Loss also implies what this physical damage will mean in terms of economic loss which includes losses due to downgrading a product or discounting in anticipation of physical losses. For example, cassava can be processed into low quality cassava chips to avoid fresh cassava spoiling, but a significant amount of value is lost. Similarly, 2-day-old cassava is often sold at 50% discount in anticipation of post-harvest physiological deterioration, i.e. consumers know that it will deteriorate in 3–4 days.
This journey, from field to plate, is referred to as a 'value chain', meaning the chain of activities that operators in a specific industry perform in order to deliver a valuable product to the market.

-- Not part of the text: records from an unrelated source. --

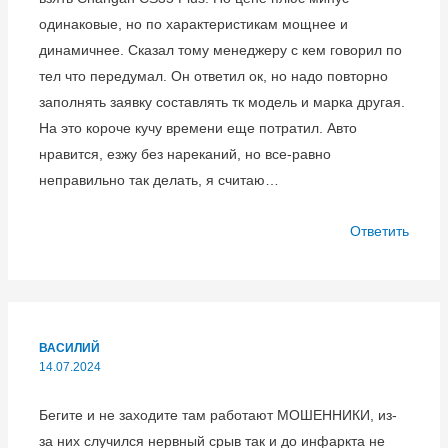
одинаковые, но по характеристикам мощнее и
динамичнее. Сказал тому менеджеру с кем говорил по
тел что передумал. Он ответил ок, но надо повторно
заполнять заявку составлять тк модель и марка другая.
На это короче кучу времени еще потратил. Авто
нравится, езжу без нареканий, но все-равно
неправильно так делать, я считаю…
Ответить
ВАСИЛИЙ
14.07.2024
Бегите и не заходите там работают МОШЕННИКИ, из-
за них случился нервный срыв так и до инфаркта не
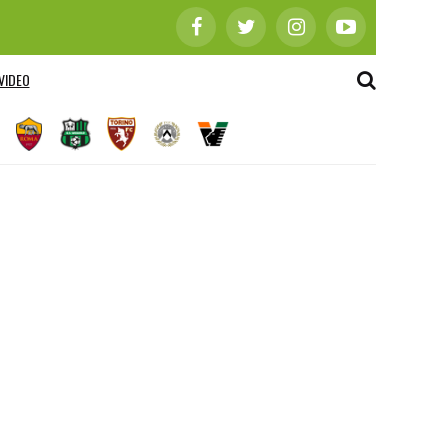
VIDEO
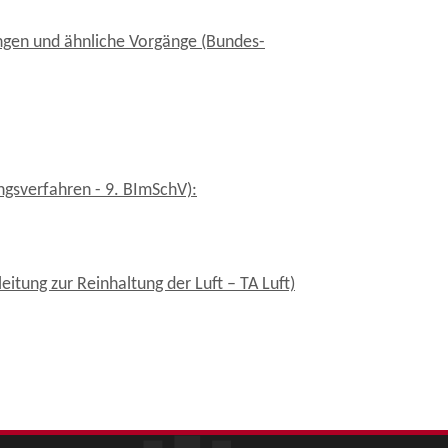
ngen und ähnliche Vorgänge (Bundes-
gsverfahren - 9. BImSchV):
tung zur Reinhaltung der Luft – TA Luft)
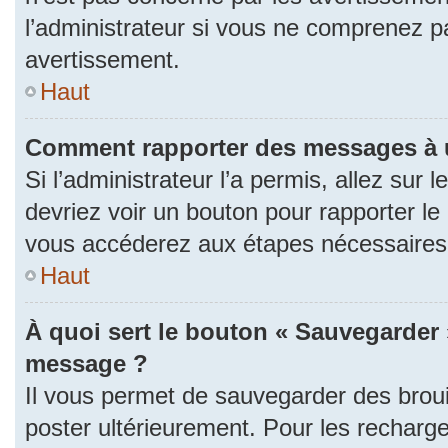
l’administrateur si vous ne comprenez p
avertissement.
Haut
Comment rapporter des messages à 
Si l’administrateur l’a permis, allez sur
devriez voir un bouton pour rapporter l
vous accéderez aux étapes nécessaires p
Haut
À quoi sert le bouton « Sauvegarder 
message ?
Il vous permet de sauvegarder des brou
poster ultérieurement. Pour les recharge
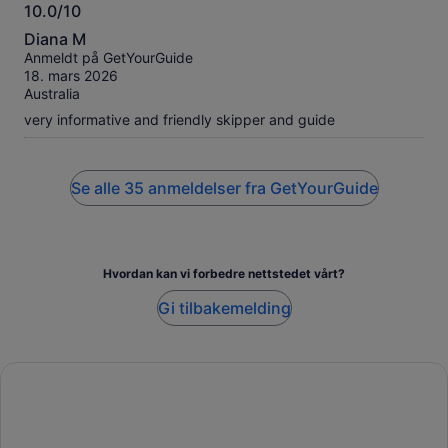
10.0/10
10.0
Diana M
av
Anmeldt på GetYourGuide
10
18. mars 2026
Australia
very informative and friendly skipper and guide
Se alle 35 anmeldelser fra GetYourGuide
Hvordan kan vi forbedre nettstedet vårt?
Gi tilbakemelding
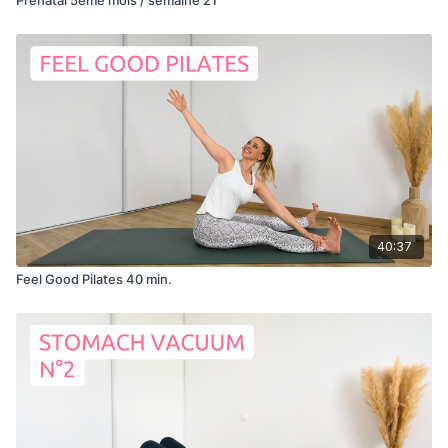
40:37
Feel Good Pilates 40 min.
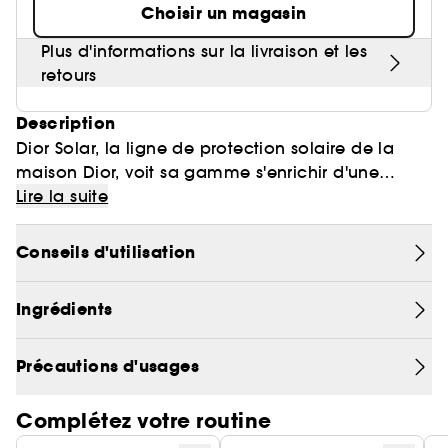
Choisir un magasin
Plus d'informations sur la livraison et les
retours
Description
Dior Solar, la ligne de protection solaire de la
maison Dior, voit sa gamme s'enrichir d'une
crème solaire haute protection pour le corps.
Lire la suite
Dotée d'un SPF 50, Dior Solar La Crème Protectrice
Conseils d'utilisation
protège la peau contre les rayons UVA et UVB,
l'hydrate et la rehausse de notes subtiles de
Ingrédients
monoï.
Sa texture agréable pénètre rapidement sans
Précautions d'usages
laisser de fini gras ou de traces blanches.
Complétez votre routine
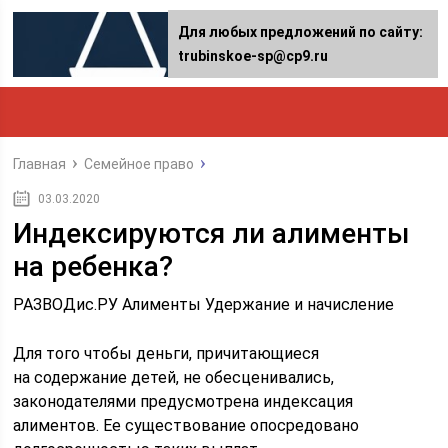
Для любых предложений по сайту:
trubinskoe-sp@cp9.ru
Главная
Семейное право
03.03.2020
Индексируются ли алименты
на ребенка?
РАЗВОДис.РУ Алименты Удержание и начисление
Для того чтобы деньги, причитающиеся
на содержание детей, не обесценивались,
законодателями предусмотрена индексация
алиментов. Ее существование опосредовано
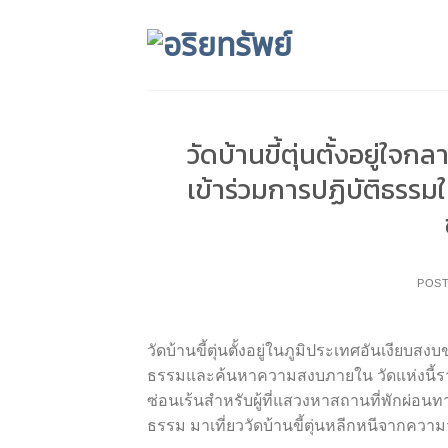
Skip
to
content
วัดบ้านขี้ตุ่นตั้งอยู่ใ
เข้าร่วมการปฏิบัติธร
POS
วัดบ้านขี้ตุ่นตั้งอยู่ในภูมิประเทศอันเงี
ธรรมและค้นหาความสงบภายใน วัดแห่งนี้ร
ซ่อนเร้นสำหรับผู้ที่แสวงหาสถานที่พักผ่อน
ธรรม มาเที่ยววัดบ้านขี้ตุ่นหลีกหนีจากความ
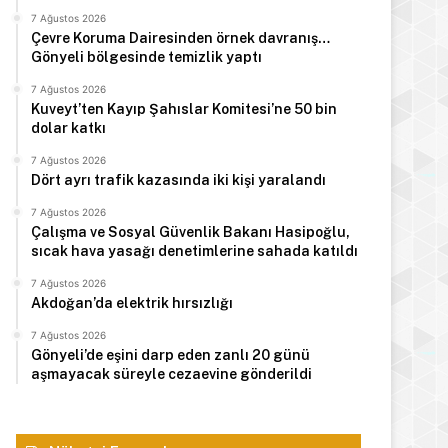
7 Ağustos 2026
Çevre Koruma Dairesinden örnek davranış…
Gönyeli bölgesinde temizlik yaptı
7 Ağustos 2026
Kuveyt’ten Kayıp Şahıslar Komitesi’ne 50 bin
dolar katkı
7 Ağustos 2026
Dört ayrı trafik kazasında iki kişi yaralandı
7 Ağustos 2026
Çalışma ve Sosyal Güvenlik Bakanı Hasipoğlu,
sıcak hava yasağı denetimlerine sahada katıldı
7 Ağustos 2026
Akdoğan’da elektrik hırsızlığı
7 Ağustos 2026
Gönyeli’de eşini darp eden zanlı 20 günü
Manşet
aşmayacak süreyle cezaevine gönderildi
7 Ağustos 2026
Erhürman, 11’inci Meşale Fest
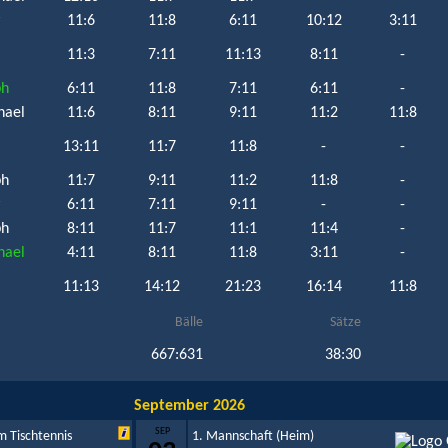
r
11:6
11:8
6:11
10:12
3:11
11:3
7:11
11:13
8:11
-
ph
6:11
11:8
7:11
6:11
-
hael
11:6
8:11
9:11
11:2
11:8
13:11
11:7
11:8
-
-
ph
11:7
9:11
11:2
11:8
-
r
6:11
7:11
9:11
-
-
ph
8:11
11:7
11:1
11:4
-
hael
4:11
8:11
11:8
3:11
-
11:13
14:12
21:23
16:14
11:8
Bälle
Sätze
667:631
38:30
September 2026
SEP
m Tischtennis
1. Mannschaft (Heim)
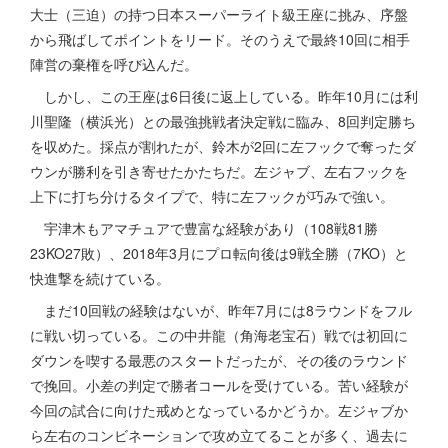
大士（三迫）の持つ日本スーパーライト級王座に挑み、序盤
から飛ばしてポイントをリード。そのうえで最終10回に相手
陣営の棄権を呼び込んだ。
しかし、この王座は6日後に返上している。昨年10月には利
川聖隆（横浜光）との最強挑戦者決定戦に臨み、8回判定勝ち
を収めた。採点が割れたが、鈴木が2回に左フックで奪ったダ
ウンが勝利を引き寄せたかたちだ。左ジャブ、左右フックを
上下に打ち分けるタイプで、特に左フックが巧みで強い。
宇津木もアマチュアで豊富な経験があり（108戦81勝
23KO27敗）、2018年3月にプロ転向後は9戦全勝（7KO）と
快進撃を続けている。
まだ10回戦の経験はないが、昨年7月には8ラウンドをフル
に戦い切っている。この中井龍（角海老宝石）戦では初回に
ダウンを喫する最悪のスタートだったが、その後のラウンド
で挽回。小差の判定で勝者コールを受けている。苦い経験が
今回の試合に向けた戒めとなっているかどうか。左ジャブか
ら左右のコンビネーションで攻め立てることが多く、過去に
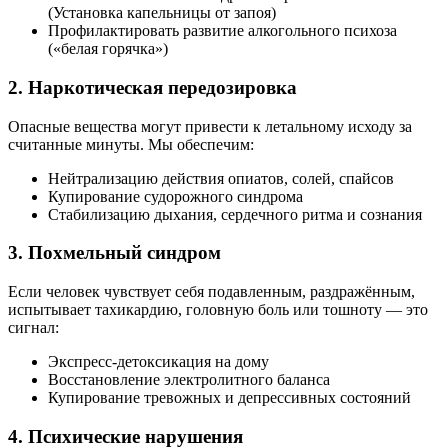
(Установка капельницы от запоя)
Профилактировать развитие алкогольного психоза
(«белая горячка»)
2. Наркотическая передозировка
Опасные вещества могут привести к летальному исходу за
считанные минуты. Мы обеспечим:
Нейтрализацию действия опиатов, солей, спайсов
Купирование судорожного синдрома
Стабилизацию дыхания, сердечного ритма и сознания
3. Похмельный синдром
Если человек чувствует себя подавленным, раздражённым,
испытывает тахикардию, головную боль или тошноту — это
сигнал:
Экспресс-детоксикация на дому
Восстановление электролитного баланса
Купирование тревожных и депрессивных состояний
4. Психические нарушения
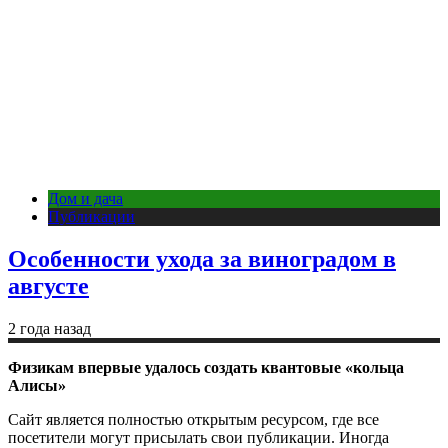
Дом и дача
Публикации
Особенности ухода за виноградом в
августе
2 года назад
Физикам впервые удалось создать квантовые «кольца
Алисы»
Сайт является полностью открытым ресурсом, где все
посетители могут присылать свои публикации. Иногда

Enter NRI’s two projects featured in the Guardian article, meeting postharvest problems head on, notably tackling interventions along the value chain:
First is C:AVA (Cassava Adding Value for Africa), an initiative supported by the Bill and Melinda Gates Foundation, which seeks to develop value chains for high-quality cassava flour (HQCF) in Ghana, Malawi, Nigeria, Tanzania, and Uganda. As the article states, “Cassava is a staple crop in Africa, but has a short shelf life after harvesting. One way of reducing losses is to process it quickly into HQCF...[The project] has trained farmers to grow different cassava varieties, and introduced graters and presses for on-farm pre-processing of raw cassava roots into wet cakes with a longer shelf life.” More on the C:AVA website.
Next is NRI’s intervention modelling tool, which could be described as a 'nifty app' for loss reduction decision making, and aims to answer the question “Which interventions at which locations will be most effective given the resources available?” As Rick Hodges, visiting professor of grain post-harvest management at NRI explained to the Guardian, “It’s intended as an imaginative way of getting people to think about key factors affecting investment in loss-reduction projects...It doesn’t make decisions for the user, but shows how three important factors – efficiency, adoption rate and investment – interact.” Check out more info on the app here.
This selection of NRI's projects seeks to rescue crops that would otherwise be counted amongst postharvest losses – of paramount importance for a more food-secure future.
NRI’s work on post-harvest losses is brought together in the recently launched Postharvest loss reduction centre.